A faint tinkling of the piano came to our ears. Mrs. Aitchkin was waiting to sing to us. I produced pencil and paper and threw myself heart and soul into Aitchkin's problem.

"Rules 2 and 3 are a little contradictory," I said, "and it will require no slight ingenuity to form a combination of letters which shall be pronounceable (Rule 5) and yet avoid the damnable appearance of a word (Rule 4). The concession about Russian names reminds me of something I have read about shaking hands with murder. In any case it is a barren concession, because, as we have seen, telegraphic addresses must be pronounceable. There is something sinister here," I continued. "This is the work of no ordinary mind. Some legal brain is behind all this."

Love of the bizarre and the latitude of the Russian Rule led me to make my first attempt with the name of that all-round Bolshevik sportsman, Blodnjinkoff, and I was endeavouring to abridge it to not less than eight and not more than ten letters without spoiling the natural beauty of the name when Aitchkin stopped me rather brusquely. And my next effort, "Plucrœs," he quashed, because he said that the implacable suspicion of the G.P.O. would be at once aroused by the diphthong. I fancy, though, from the narrowing of his eyes that he had some misgivings as to the derivation of the word.

I then set to work with alternate consonants and vowels (which must give a pronounceable word), dealing with difficulties under the other rules as they might arise.

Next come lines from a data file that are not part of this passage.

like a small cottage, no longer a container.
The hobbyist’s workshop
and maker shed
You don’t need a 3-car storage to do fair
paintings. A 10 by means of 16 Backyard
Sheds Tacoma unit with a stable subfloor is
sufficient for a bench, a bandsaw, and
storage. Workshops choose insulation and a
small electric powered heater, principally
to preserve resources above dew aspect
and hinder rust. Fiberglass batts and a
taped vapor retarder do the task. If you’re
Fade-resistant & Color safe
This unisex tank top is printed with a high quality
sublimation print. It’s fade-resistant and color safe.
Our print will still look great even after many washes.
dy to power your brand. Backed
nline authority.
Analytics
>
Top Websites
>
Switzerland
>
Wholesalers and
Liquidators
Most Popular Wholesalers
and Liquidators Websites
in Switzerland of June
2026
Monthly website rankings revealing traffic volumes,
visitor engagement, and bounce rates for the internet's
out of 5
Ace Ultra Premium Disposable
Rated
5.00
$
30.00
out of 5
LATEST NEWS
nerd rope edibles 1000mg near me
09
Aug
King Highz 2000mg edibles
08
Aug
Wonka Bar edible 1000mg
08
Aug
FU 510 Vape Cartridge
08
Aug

Meanwhile Aitchkin, after the manner of an obstructionist official of the worst type, sat over me with the rules, condemning my results. Even "Telegrams: Hahahahaha London," merely caused him to sniff contemptuously.

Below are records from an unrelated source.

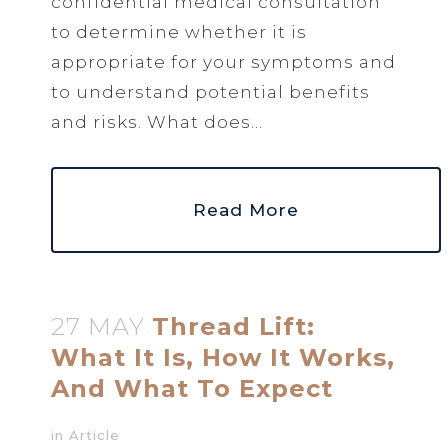
confidential medical consultation
to determine whether it is
appropriate for your symptoms and
to understand potential benefits
and risks. What does...
Read More
27 MAY
Thread Lift:
What It Is, How It Works,
And What To Expect
in
Article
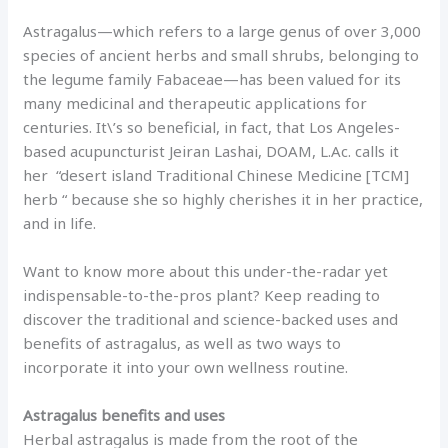
Astragalus—which refers to a large genus of over 3,000
species of ancient herbs and small shrubs, belonging to
the legume family Fabaceae—has been valued for its
many medicinal and therapeutic applications for
centuries. It\’s so beneficial, in fact, that Los Angeles-
based acupuncturist Jeiran Lashai, DOAM, L.Ac. calls it
her “desert island Traditional Chinese Medicine [TCM]
herb “ because she so highly cherishes it in her practice,
and in life.
Want to know more about this under-the-radar yet
indispensable-to-the-pros plant? Keep reading to
discover the traditional and science-backed uses and
benefits of astragalus, as well as two ways to
incorporate it into your own wellness routine.
Astragalus benefits and uses
Herbal astragalus is made from the root of the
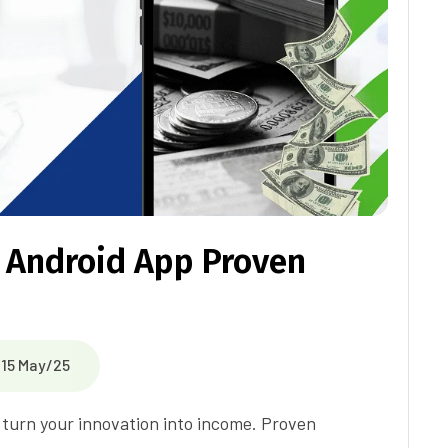
 Android App Proven
15 May/25
o turn your innovation into income. Proven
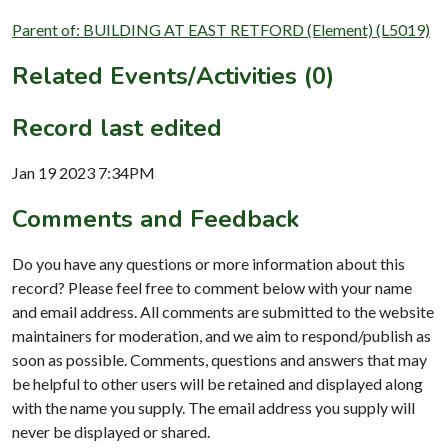
Parent of: BUILDING AT EAST RETFORD (Element) (L5019)
Related Events/Activities (0)
Record last edited
Jan 19 2023 7:34PM
Comments and Feedback
Do you have any questions or more information about this
record? Please feel free to comment below with your name
and email address. All comments are submitted to the website
maintainers for moderation, and we aim to respond/publish as
soon as possible. Comments, questions and answers that may
be helpful to other users will be retained and displayed along
with the name you supply. The email address you supply will
never be displayed or shared.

"You'll like this one," I exclaimed—"Arleyota. This is a combination of the word 'barley' (the 'b' being treated as obsolete like the 'n' in 'norange') and the word 'oat' with the 'a' and 't' transposed."

Aitchkin was interested. Breathing heavily, he tested the word with each rule in turn, while I sat relaxed in my chair. I pictured Arleyota passed by the Department and brought into a hushed chamber before a solemn conclave of experts. How they would probe and analyse it during those momentous ten to fourteen days. And what a sensation there would be when they discovered that Arleyota begins and ends with the indefinite article.

Aitchkin thrust the papers into his pocket and rose abruptly, jamming the stopper more tightly into a decanter with his podgy hand.

"Not too bad, Arleyota," he said loftily; "I'll get them to polish it up at the office to-morrow." (So I was right about the lady-typist).

He opened the door and we passed out.

"But it ends in TA," he shouted against the Roses of Picardy which now came with unbroken force from the drawing-room. "'Ta' is a word, you know."